2 minute read
Abstract
“If the gap between our ambitions and impact is ever to be narrowed, it won’t be through declarations of our principles. We must rethink how landscape architecture engages with social and political movements.” - Billy Flemingx
“Conflict in democratic societies cannot and should not be eradicated since the specificity of modern democracy is precisely the recognition and the legitimation of conflict. What democratic politics requires is that the others are not seen as enemies to be destroyed, but as adversaries whose ideas would be fought, even fiercely, but whose right to defend those ideas will never be put into question. To put it in another way, what is important is that conflict does not take the form of an ‘antagonism’ (struggle between enemies), but the form of an ‘agonism’ (struggle between adversaries). We could say that the aim of democratic politics is to transform potential antagonism into an agonism.” - Chantal Mouffex
Agonism: a controlled, productive conflict
DEFINITIONS
Primary forest A forest undisturbed by land clearing, harvesting and other destructive human behaviours. Old-growth forests are one example. Exhibits unique ecological function.
Coupe An area of forest designated for harvest by forestry bodies or the responsible government authority.
Environmental justice is a cause championed widely throughout the discipline of Landscape Architecture, though the ability of practitioners to effectively combat current ecological collapse is significantly constrained within the late capitalist context.
Recouped Losses finds that the ongoing narratives of intractible conflict between activists and industry operating in extraction landscapes are obfuscating the severity of the ecological crises in the public sphere. A significant hurdle in protecting large-scale threatened landscapes is communicating the threats posed by current extraction practices, as well as the imminent risk of biodiversity loss and the possibility of devising new land-use typologies to protect them. To this end, Recouped Losses proposes three landscape architectural approaches to activating public support for the conservation of threatened ecosystems. This research focuses on native forest logging sites in the Toolangi State Forest in the Central Highlands region of Victoria, Australia. Each of these approaches is directed at a different group of stakeholders and each proposes a suite of interventions on the ground, as well as procurement systems to see them from inception through to construction.

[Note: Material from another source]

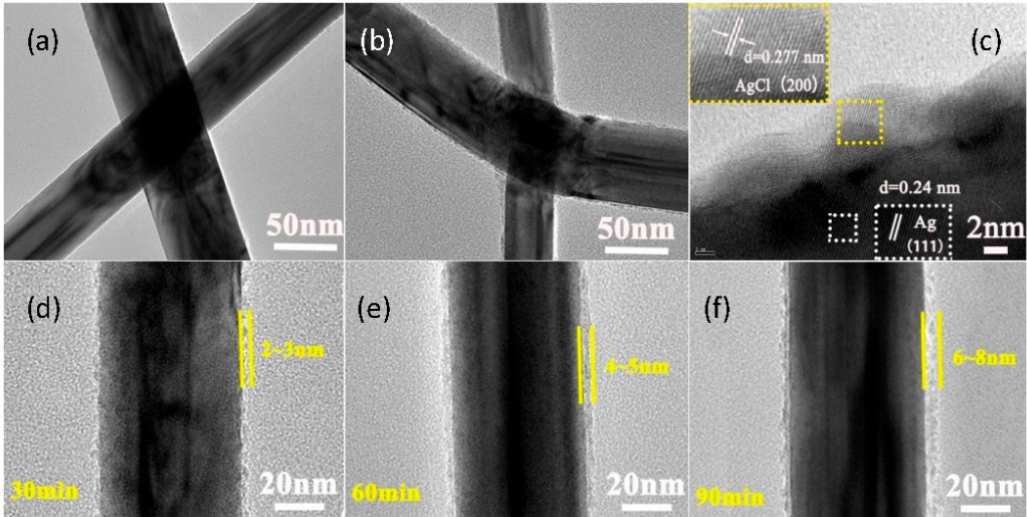
Figure 1. ( a ) TEM image of pristine 50 nm-thick silver nanowires (AgNWs). ( b ) TEM and ( c ) high resolution (HR)TEM images of FeCl 3 dilute solution (DS) treated 50 nm-thick AgNWs. The inset is the local magnified image of outer AgCl crystals. TEM images of AgNWs treated by FeCl 3 -DS for ( d ) 30 min, ( e ) 60 min, and ( f ) 90 min.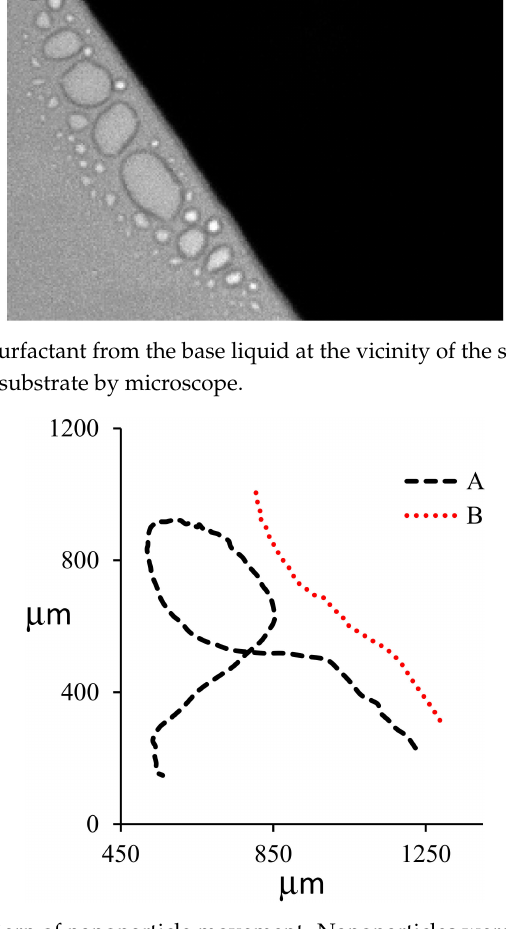
Figure 5. Typical 2D pattern of nanoparticle movement. Nanoparticles were circling ( A ) and moving outward ( B ).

The first, deemed the Civic approach, examines Mouffe’s theory of agonistic pluralism and analyses opportunities for productive discourse around contested land-use. It proposes new civic landscapes in the town of Toolangi at the edge of the montane ash ecologies in Toolangi State Forest, a significant old-growth forest ecosystem threatened by clearfell timber harvesting and changing fire regimes. This proposes a council-led initiative to invest in the democratic infrastructure of the town to facilitate visible public participation in Victoria’s timber economy. The second, the Citizen Science approach, proposes legal avenues for landscape architects to engage with the specific needs of activist and research groups, and support their inclusion in the communities already at work protecting environments. This position leverages a scientific grant scheme to arm citizen scientists with the tools needed to delay habitat destruction and seek legal avenues for institutional change. The third approach is a Silviculture approach, which proposes avenues to publicise new growing and harvesting techniques that take a greater consideration of threatened ecosystems.